Derek Rogy of Salina, Kansas
It was around 11:45 p.m. Friday night and we had just gotten off the I-70 to I-135 exit traveling southbound towards Salina when all the sudden the wind picked up around 40-50 mph and it started hailing. There was so much lightning that anyone could easily mistake it for it being the middle of the day.
James Grabhorn of Bonner Springs, Kansas
I owned a home in Hoisington, Kansas, about 75 miles north of Greensburg, which was destroyed by tornado in April 2001. From experience, I can attest that the people and business of Kansas will "rise to the occasion." There will be no cries for federal assistance, no finger-pointing, political posturing, or blame assessment. The next problem in Greensburg will probably be what to do with all the arriving donated supplies, bulldozers, backhoes, trucks and manpower. The people of this area never lose their "help thy neighbor" pioneer spirit. God bless them.
Janice Manuel of Bella Vista, Connecticut
This is not the first time Greensburg, Kansas, has been devastated by a tornado. Decades ago the town was devastated by a big tornado. Because it was the former home of my mother's family, one of her older siblings went back to look and took pictures. We have a set of eight, all matted and in one big frame, of homes and buildings and storm-ripped trees. When the city administrator now says they will come back, rebuild, I know that an earlier generation did it before.
Daniel Kieft of Colorado Springs, Colorado
My grandparents were from Centerview, Kansas, and moved to Greensburg in the early 1930s. They had a farm outside town for about 50 years, and are buried in the Greensburg cemetery. My mom grew up in Greensburg and went to school in both the elementary and high school. I spent most of my summers there for 25 years until my grandparents died and have a close connection to Greensburg.

**TO DO:**
a: In the Greensburg tornado accounts, how far from Greensburg was the Hoisington home that the tornado destroyed in April 2001?
b: Decide whether each statement agrees with the Greensburg tornado accounts: (i) Derek Rogy reports that the wind picked up to around 40-50 mph. (ii) Daniel Kieft's grandparents moved to Greensburg in the early 1950s. (iii) Janice Manuel's family has a framed set of twelve pictures. Answer yes or no for each, and quote the words from the accounts that decide it.
c: Extend the Greensburg tornado accounts beyond their final sentence.

**EXTRACTED MATERIAL:**
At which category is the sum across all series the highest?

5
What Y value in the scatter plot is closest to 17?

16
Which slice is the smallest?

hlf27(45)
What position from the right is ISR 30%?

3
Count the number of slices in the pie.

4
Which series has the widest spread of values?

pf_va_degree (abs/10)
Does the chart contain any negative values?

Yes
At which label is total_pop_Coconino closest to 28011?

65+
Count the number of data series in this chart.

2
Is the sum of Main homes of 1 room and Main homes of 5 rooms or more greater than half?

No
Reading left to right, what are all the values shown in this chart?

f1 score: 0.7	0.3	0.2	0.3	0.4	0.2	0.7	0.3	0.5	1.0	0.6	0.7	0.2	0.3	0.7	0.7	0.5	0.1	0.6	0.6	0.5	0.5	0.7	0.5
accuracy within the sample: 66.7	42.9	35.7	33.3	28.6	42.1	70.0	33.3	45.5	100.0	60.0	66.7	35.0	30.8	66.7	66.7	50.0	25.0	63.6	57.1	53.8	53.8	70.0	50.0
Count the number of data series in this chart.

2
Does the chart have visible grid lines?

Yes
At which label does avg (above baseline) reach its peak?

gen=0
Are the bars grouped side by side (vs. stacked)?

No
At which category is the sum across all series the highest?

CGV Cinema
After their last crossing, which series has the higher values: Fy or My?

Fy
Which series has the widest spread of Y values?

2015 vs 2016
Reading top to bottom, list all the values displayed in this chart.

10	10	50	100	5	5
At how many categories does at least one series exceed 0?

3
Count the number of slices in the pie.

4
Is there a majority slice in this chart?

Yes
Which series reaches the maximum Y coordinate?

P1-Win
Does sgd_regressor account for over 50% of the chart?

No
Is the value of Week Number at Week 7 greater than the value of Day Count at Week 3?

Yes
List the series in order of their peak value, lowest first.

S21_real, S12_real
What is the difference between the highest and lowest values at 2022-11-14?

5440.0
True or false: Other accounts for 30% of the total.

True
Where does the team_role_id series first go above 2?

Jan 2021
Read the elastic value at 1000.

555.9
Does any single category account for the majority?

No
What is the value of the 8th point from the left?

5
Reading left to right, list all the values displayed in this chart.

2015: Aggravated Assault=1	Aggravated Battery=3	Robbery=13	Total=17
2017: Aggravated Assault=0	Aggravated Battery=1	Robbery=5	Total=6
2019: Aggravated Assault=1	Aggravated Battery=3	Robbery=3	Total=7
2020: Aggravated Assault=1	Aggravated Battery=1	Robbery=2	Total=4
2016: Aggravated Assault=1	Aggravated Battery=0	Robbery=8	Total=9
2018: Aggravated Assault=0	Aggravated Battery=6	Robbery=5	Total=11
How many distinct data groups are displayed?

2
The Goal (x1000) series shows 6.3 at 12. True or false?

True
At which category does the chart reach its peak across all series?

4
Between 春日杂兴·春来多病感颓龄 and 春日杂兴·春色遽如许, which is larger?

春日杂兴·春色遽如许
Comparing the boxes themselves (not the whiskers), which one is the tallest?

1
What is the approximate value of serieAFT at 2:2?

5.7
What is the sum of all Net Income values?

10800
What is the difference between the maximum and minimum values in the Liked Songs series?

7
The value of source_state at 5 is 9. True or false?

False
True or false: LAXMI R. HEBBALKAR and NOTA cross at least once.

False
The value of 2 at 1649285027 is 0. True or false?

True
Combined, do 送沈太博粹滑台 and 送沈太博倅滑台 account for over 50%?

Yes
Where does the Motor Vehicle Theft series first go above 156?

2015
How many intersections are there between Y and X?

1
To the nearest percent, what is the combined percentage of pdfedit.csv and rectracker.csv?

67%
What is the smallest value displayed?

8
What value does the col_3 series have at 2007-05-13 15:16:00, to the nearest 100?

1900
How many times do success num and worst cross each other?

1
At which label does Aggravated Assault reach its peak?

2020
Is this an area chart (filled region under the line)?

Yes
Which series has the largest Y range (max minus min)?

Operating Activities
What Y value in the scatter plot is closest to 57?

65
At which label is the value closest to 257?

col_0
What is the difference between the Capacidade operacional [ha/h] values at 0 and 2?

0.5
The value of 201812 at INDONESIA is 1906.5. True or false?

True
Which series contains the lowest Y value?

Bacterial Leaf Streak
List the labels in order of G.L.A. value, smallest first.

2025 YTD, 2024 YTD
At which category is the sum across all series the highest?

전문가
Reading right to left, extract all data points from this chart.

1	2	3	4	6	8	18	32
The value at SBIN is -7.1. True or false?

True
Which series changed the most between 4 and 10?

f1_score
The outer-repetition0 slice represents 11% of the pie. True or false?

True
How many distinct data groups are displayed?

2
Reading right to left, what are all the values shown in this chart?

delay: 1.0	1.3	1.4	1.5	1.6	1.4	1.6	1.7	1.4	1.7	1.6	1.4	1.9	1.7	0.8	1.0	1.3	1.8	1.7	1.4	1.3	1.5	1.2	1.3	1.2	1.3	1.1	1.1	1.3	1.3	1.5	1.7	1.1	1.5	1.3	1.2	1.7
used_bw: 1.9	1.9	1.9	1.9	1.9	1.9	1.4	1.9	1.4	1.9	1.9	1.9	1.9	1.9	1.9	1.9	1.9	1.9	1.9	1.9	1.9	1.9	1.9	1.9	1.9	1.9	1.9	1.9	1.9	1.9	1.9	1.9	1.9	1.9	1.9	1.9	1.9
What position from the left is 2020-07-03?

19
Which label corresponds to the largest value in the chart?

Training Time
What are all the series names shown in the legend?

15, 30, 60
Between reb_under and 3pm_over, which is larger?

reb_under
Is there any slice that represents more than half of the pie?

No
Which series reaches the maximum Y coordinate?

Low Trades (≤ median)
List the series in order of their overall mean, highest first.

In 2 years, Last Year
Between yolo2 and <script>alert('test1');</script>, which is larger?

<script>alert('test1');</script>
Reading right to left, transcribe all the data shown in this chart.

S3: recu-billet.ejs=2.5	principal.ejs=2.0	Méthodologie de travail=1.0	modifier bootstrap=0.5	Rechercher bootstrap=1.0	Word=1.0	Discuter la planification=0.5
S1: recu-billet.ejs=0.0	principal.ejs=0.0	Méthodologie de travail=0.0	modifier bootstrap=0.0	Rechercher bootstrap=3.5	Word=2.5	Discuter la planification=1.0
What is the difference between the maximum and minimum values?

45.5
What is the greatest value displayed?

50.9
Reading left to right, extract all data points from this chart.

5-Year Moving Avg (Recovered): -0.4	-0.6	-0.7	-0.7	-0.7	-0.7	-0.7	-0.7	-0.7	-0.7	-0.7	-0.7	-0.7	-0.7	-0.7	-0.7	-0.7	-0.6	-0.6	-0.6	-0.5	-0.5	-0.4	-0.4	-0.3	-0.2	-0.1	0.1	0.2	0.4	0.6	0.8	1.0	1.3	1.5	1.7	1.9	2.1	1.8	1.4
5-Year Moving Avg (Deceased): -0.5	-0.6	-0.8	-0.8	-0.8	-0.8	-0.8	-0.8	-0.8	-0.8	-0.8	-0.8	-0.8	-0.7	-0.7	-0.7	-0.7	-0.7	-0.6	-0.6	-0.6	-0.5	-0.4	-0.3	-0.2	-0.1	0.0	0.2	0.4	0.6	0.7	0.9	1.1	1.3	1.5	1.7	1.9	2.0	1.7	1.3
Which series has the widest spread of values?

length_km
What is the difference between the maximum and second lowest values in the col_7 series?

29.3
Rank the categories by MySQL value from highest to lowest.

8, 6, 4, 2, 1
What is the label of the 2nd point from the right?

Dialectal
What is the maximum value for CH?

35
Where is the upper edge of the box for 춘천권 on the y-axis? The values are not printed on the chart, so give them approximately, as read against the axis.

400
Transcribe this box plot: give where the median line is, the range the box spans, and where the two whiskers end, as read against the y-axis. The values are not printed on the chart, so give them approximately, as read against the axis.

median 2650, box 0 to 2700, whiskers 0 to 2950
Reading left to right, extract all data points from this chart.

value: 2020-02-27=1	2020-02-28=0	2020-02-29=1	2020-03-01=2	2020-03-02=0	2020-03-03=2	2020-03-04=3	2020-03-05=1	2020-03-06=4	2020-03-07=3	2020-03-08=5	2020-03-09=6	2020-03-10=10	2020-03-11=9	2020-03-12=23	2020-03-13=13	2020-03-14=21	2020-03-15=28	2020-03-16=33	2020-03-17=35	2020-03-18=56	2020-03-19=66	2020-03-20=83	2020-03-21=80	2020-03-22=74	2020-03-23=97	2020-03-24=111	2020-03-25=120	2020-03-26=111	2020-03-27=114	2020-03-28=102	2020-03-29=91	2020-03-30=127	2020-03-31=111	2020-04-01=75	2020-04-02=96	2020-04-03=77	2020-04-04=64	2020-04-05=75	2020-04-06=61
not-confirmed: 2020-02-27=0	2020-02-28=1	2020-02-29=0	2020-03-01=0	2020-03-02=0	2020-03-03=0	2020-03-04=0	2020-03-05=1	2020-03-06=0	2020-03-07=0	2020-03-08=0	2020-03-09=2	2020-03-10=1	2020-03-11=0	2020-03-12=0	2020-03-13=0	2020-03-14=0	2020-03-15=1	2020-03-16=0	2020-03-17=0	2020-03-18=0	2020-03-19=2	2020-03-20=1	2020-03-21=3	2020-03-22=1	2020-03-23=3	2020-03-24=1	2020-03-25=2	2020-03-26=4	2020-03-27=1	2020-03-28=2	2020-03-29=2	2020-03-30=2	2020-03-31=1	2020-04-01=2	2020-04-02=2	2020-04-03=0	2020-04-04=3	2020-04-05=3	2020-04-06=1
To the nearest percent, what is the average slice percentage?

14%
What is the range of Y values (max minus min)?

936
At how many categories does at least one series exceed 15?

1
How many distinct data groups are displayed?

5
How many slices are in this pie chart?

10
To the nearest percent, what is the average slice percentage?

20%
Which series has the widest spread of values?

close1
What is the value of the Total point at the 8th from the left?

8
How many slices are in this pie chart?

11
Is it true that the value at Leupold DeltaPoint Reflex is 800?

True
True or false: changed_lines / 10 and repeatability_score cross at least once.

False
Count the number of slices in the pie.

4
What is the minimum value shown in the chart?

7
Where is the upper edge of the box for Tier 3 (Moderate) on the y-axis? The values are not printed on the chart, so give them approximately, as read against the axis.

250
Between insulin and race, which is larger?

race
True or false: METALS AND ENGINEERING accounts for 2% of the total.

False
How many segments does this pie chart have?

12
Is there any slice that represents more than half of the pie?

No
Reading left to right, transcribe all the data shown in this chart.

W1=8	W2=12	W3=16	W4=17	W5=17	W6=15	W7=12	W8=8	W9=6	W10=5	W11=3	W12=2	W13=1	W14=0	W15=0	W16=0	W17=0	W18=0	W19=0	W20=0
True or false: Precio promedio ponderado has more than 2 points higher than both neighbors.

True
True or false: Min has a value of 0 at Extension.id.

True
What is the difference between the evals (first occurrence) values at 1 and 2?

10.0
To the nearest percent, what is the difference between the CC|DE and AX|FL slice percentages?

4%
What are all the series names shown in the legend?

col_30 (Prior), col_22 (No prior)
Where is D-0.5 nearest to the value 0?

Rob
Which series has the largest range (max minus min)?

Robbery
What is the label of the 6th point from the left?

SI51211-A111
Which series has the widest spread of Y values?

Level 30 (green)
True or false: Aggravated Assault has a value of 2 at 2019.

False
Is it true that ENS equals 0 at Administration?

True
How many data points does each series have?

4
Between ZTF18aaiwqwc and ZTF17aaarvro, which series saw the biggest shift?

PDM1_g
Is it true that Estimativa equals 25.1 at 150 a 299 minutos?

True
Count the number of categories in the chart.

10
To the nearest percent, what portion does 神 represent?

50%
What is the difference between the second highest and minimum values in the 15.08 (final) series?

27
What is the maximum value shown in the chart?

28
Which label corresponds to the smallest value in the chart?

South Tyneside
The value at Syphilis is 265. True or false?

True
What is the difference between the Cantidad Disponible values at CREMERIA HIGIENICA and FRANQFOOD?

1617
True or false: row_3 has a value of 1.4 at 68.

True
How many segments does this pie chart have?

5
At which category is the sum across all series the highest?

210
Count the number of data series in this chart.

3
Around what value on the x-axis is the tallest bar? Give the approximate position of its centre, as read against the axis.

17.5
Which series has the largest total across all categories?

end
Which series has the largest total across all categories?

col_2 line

**ANSWERS PER TASK:**
a: About 75 miles north of Greensburg.

b:
(i) Yes: "the wind picked up around 40-50 mph"
(ii) No: "moved to Greensburg in the early 1930s"
(iii) No: "We have a set of eight, all matted and in one big frame"

c:
Sharon Poage of Norton, Kansas
We are 150 or so miles from Greensburg but were watching your coverage on the devastation there. I and plenty of other Kansans feel insulted that you made the statement "Strangers helping strangers and families helping families." Greensburg is a small town and there is no such thing as a stranger. Kansans always help each other. So, please, when you do a news story about a Midwestern state: Kansas, Nebraska, Oklahoma, and Missouri, never refer to anyone as a "stranger."
Cynthia Corless of Lake Mary, Florida
Many thanks for your extended coverage this morning on the Greensburg tornado! My husband and his sister were born and raised there. It has meant much to get up-to-the-minute information and video. They do not have any immediate family members living there, but we do have a multitude of lifelong friends and acquaintances in this small community. My father-in-law served for years as volunteer fire chief and my mother-in-law worked at the doctor's office across from the hospital. I have renewed appreciation for CNN's service and the information provided.
Dan Lykins of Topeka, Kansas
We were at high school track meet in Bucklin, Kansas, a few miles from Greensburg. But the meet was canceled because of bad weather. We decided to return to Pratt, where our son and family live. As we drove through Greensburg I told my wife, "Let's stop here and ride out the storm." But she said, "Let's keep going." The tornado hit Greensburg a few minutes after we got back on the highway.
Jim Lake of Franklin, North Carolina
Why are all the FEMA trailers sitting around not being used? Send them to Greensburg, Kansas.